5 horizontal scanner

6 control unit

7 tracking device

8 support

8a lifting device

8b telescopic tube

8c cable

9 mounting device

10 laser scanner

12 measuring head

14 base

16 mirror

17 light emitter

18 emission light beam

20 reception light beam

21 light receiver

22 control and evaluation unit

C lO center of the laser scanner

O object

X measuring point

Claims

Patent Claims

Device for optically scanning and measuring an environment, said device being configured to be mobile and being provided with a laser scanner (10) or the like, which creates 3D-scans, characterized in that the device (1) is provided with an autonomously moving robot (2), on which a laser scanner (10) or the like is mounted.

Device according to Claim 1, characterized in that the robot (2) is provided with means, in particular a horizontal scanner (5), in order to create a 2D-map for the autonomous movement of the robot (2).

Device according to Claim 1 or 2, characterized in that at least in one scanning phase the laser scanner (10) creates the 3D-scans while - at the same time and/or temporally alternately - the robot (2) moves autonomously by means of the 2D-map.

Device according to Claim 3, characterized in that means are provided for synchronously, or in a manner that can be synchronized, storing or transfering the 3D-scans of the laser scanner and the corresponding current positions of the robot (2) on the 2D-map.

Device according to one of the preceding claims, characterized in that the robot (2) is provided with a tracking device (7), in order to follow a teacher at least in an initialization phase.

Device according to one of the preceding claims, characterized in that the laser scanner (10) and the robot (2) are networked with one another, in particular a control and evaluation unit (22) of the laser scanner (10) and a control unit (6) of the robot (2) and/or a horizontal scanner (5) and/or a tracking device (7) are integrated in a network with mutual data exchange.

7. Device according to one of the preceding claims, characterized in that the laser scanner (10) is mounted on the robot (2) by means of a support (8) which is, in particular, height-adjustable.

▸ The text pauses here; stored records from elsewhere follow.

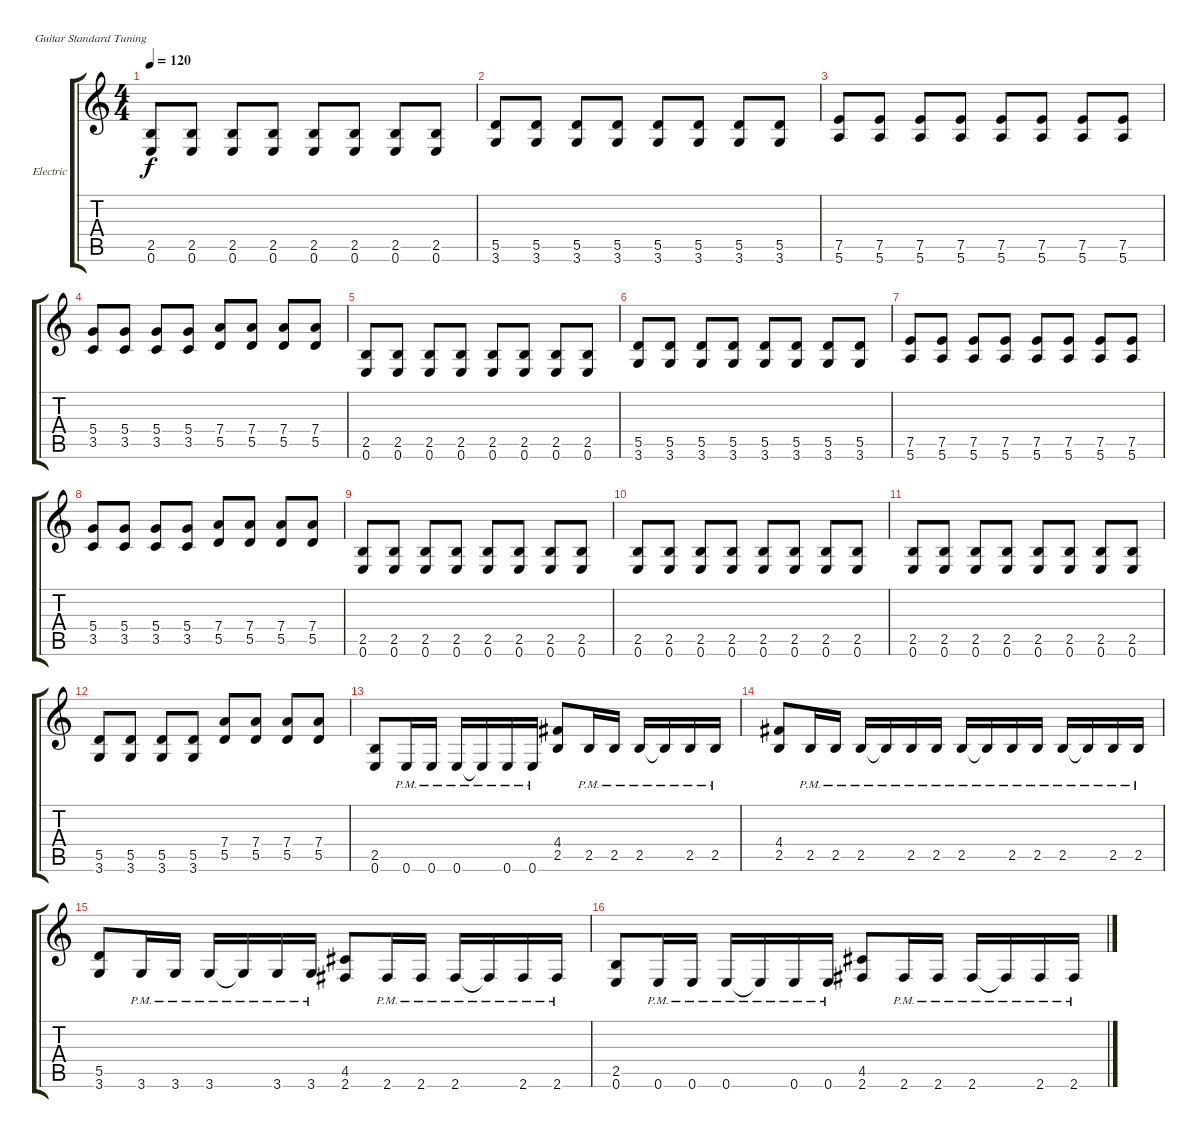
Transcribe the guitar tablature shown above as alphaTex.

\defaultSystemsLayout 4
\bracketExtendMode groupsimilarinstruments
\firstSystemTrackNameOrientation horizontal
\otherSystemsTrackNameOrientation horizontal
\track ("Electric Guitar" "Electric") {instrument distortionguitar}
\staff {score tabs}
\tuning (E4 B3 G3 D3 A2 E2)
\ts (4 4)
\tempo 120
\clef g2
\scale
0.333333
\ks c
(2.5 0.6).8{dy f} (0.6 2.5).8 (2.5 0.6).8 (2.5 0.6).8 (2.5 0.6).8 (0.6 2.5).8 (2.5 0.6).8 (0.6 2.5).8 |
\scale
0.333333 (5.5 3.6).8 (5.5 3.6).8 (5.5 3.6).8 (5.5 3.6).8 (5.5 3.6).8 (5.5 3.6).8 (5.5 3.6).8 (5.5 3.6).8 |
\scale
0.333333 (7.5 5.6).8 (7.5 5.6).8 (7.5 5.6).8 (7.5 5.6).8 (7.5 5.6).8 (7.5 5.6).8 (7.5 5.6).8 (7.5 5.6).8 |
\scale
0.333333 (3.5 5.4).8 (3.5 5.4).8 (3.5 5.4).8 (3.5 5.4).8 (5.5 7.4).8 (5.5 7.4).8 (5.5 7.4).8 (5.5 7.4).8 |
\scale
0.333333 (2.5 0.6).8 (0.6 2.5).8 (2.5 0.6).8 (2.5 0.6).8 (2.5 0.6).8 (0.6 2.5).8 (2.5 0.6).8 (0.6 2.5).8 |
\scale
0.333333 (5.5 3.6).8 (5.5 3.6).8 (5.5 3.6).8 (5.5 3.6).8 (5.5 3.6).8 (5.5 3.6).8 (5.5 3.6).8 (5.5 3.6).8 |
\scale
0.333333 (7.5 5.6).8 (7.5 5.6).8 (7.5 5.6).8 (7.5 5.6).8 (7.5 5.6).8 (7.5 5.6).8 (7.5 5.6).8 (7.5 5.6).8 |
\scale
0.333333 (3.5 5.4).8 (3.5 5.4).8 (3.5 5.4).8 (3.5 5.4).8 (5.5 7.4).8 (5.5 7.4).8 (5.5 7.4).8 (5.5 7.4).8 |
\scale
0.333333 (2.5 0.6).8 (0.6 2.5).8 (2.5 0.6).8 (2.5 0.6).8 (2.5 0.6).8 (0.6 2.5).8 (2.5 0.6).8 (0.6 2.5).8 |
\scale
0.333333 (2.5 0.6).8 (0.6 2.5).8 (2.5 0.6).8 (2.5 0.6).8 (2.5 0.6).8 (0.6 2.5).8 (2.5 0.6).8 (0.6 2.5).8 |
\scale
0.333333 (2.5 0.6).8 (0.6 2.5).8 (2.5 0.6).8 (2.5 0.6).8 (2.5 0.6).8 (0.6 2.5).8 (2.5 0.6).8 (0.6 2.5).8 |
\scale
0.333333 (5.5 3.6).8 (3.6 5.5).8 (5.5 3.6).8 (5.5 3.6).8 (5.5 7.4).8 (5.5 7.4).8 (5.5 7.4).8 (5.5 7.4).8 |
\scale
0.333333 (0.6 2.5).8 0.6{pm}.16 0.6{pm}.16 0.6{pm}.16 0.6{pm t}.16 0.6{pm}.16 0.6{pm}.16 (2.5 4.4).8 2.5{pm}.16 2.5{pm}.16 2.5{pm}.16 2.5{pm t}.16 2.5{pm}.16 2.5{pm}.16 |
\scale
0.333333 (2.5 4.4).8 2.5{pm}.16 2.5{pm}.16 2.5{pm}.16 2.5{pm t}.16 2.5{pm}.16 2.5{pm}.16 2.5{pm}.16 2.5{pm t}.16 2.5{pm}.16 2.5{pm}.16 2.5{pm}.16 2.5{pm t}.16 2.5{pm}.16 2.5{pm}.16 |
\scale
0.333333 (3.6 5.5).8 3.6{pm}.16 3.6{pm}.16 3.6{pm}.16 3.6{pm t}.16 3.6{pm}.16 3.6{pm}.16 (2.6 4.5).8 2.6{pm}.16 2.6{pm}.16 2.6{pm}.16 2.6{pm t}.16 2.6{pm}.16 2.6{pm}.16 |
\scale
0.333333 (0.6 2.5).8 0.6{pm}.16 0.6{pm}.16 0.6{pm}.16 0.6{pm t}.16 0.6{pm}.16 0.6{pm}.16 (2.6 4.5).8 2.6{pm}.16 2.6{pm}.16 2.6{pm}.16 2.6{pm t}.16 2.6{pm}.16 2.6{pm}.16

8. Device according to one of the preceding claims, characterized in that the laser scanner (10) has a base (14), a measuring head (12) which is rotatable relative to the base (14) and a mirror (16) which is rotatable relative to the measuring head (12), wherein a light emitter (17) emitting an emission light beam (19) which is deflected into the environment by the mirror (16), and a light receiver

(21) are provided in the measuring head (12), said light receiver receiving a reception light beam (20) which is reflected in the environment of the laser scanner (10) by an object O or scattered otherwise and deflected by the mirror (16), and wherein a control and evaluation unit (22) determines, for a multi- tude of measuring points (X), determines at least the distance to the object (O).

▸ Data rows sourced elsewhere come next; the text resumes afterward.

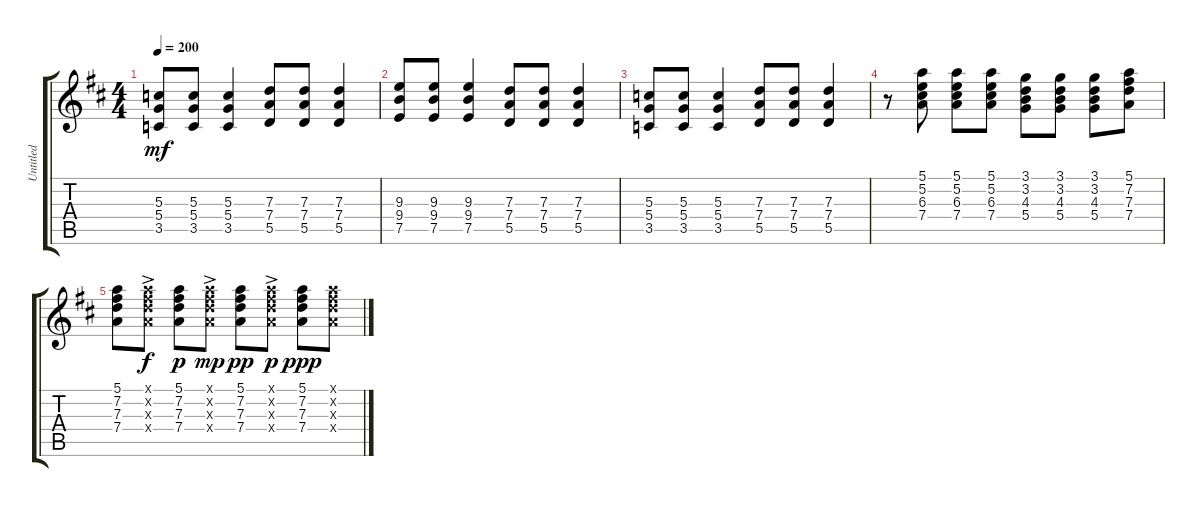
\track ("Untitled" "Untitled") {instrument overdrivenguitar}
\staff {score tabs}
\tuning (E4 B3 G3 D3 A2 D2) {hide}
\ts (4 4)
\tempo 200
\clef g2
\ks d
(5.3 5.4 3.5).8{dy mf} (5.3 5.4 3.5).8 (5.3 5.4 3.5).4 (7.3 7.4 5.5).8 (7.3 7.4 5.5).8 (7.3 7.4 5.5).4 |
(9.3 9.4 7.5).8 (9.3 9.4 7.5).8 (9.3 9.4 7.5).4 (7.3 7.4 5.5).8 (7.3 7.4 5.5).8 (7.3 7.4 5.5).4 |
(5.3 5.4 3.5).8 (5.3 5.4 3.5).8 (5.3 5.4 3.5).4 (7.3 7.4 5.5).8 (7.3 7.4 5.5).8 (7.3 7.4 5.5).4 |
r.8 (5.1 5.2 6.3 7.4).8 (5.1 5.2 6.3 7.4).8 (5.1 5.2 6.3 7.4).8 (3.1 3.2 4.3 5.4).8 (3.1 3.2 4.3 5.4).8 (3.1 3.2 4.3 5.4).8 (5.1 7.2 7.3 7.4).8 |
(5.1 7.2 7.3 7.4).8 (5.1{ac x} 7.2{ac x} 7.3{ac x} 7.4{ac x}).8{dy f} (5.1 7.2 7.3 7.4).8{dy p} (5.1{ac x} 7.2{ac x} 7.3{ac x} 7.4{ac x}).8{dy mp} (5.1 7.2 7.3 7.4).8{dy pp} (5.1{ac x} 7.2{ac x} 7.3{ac x} 7.4{ac x}).8{dy p} (5.1 7.2 7.3 7.4).8{dy ppp} (5.1{x} 7.2{x} 7.3{x} 7.4{x}).8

9. Method for operating a device according to one of the preceding claims, characterized in that, in an initialization phase, the robot (2) creates or loads a 2D- map and, in a scanning phase, the robot (2) moves autonomously by means of the 2D-map, and the laser scanner (10) creates the 3D-scans.

10. Method according to Claim 9, characterized in that the robot (2) creates the 2D-map by means of a strategic or stochastic procedure or by means of learning.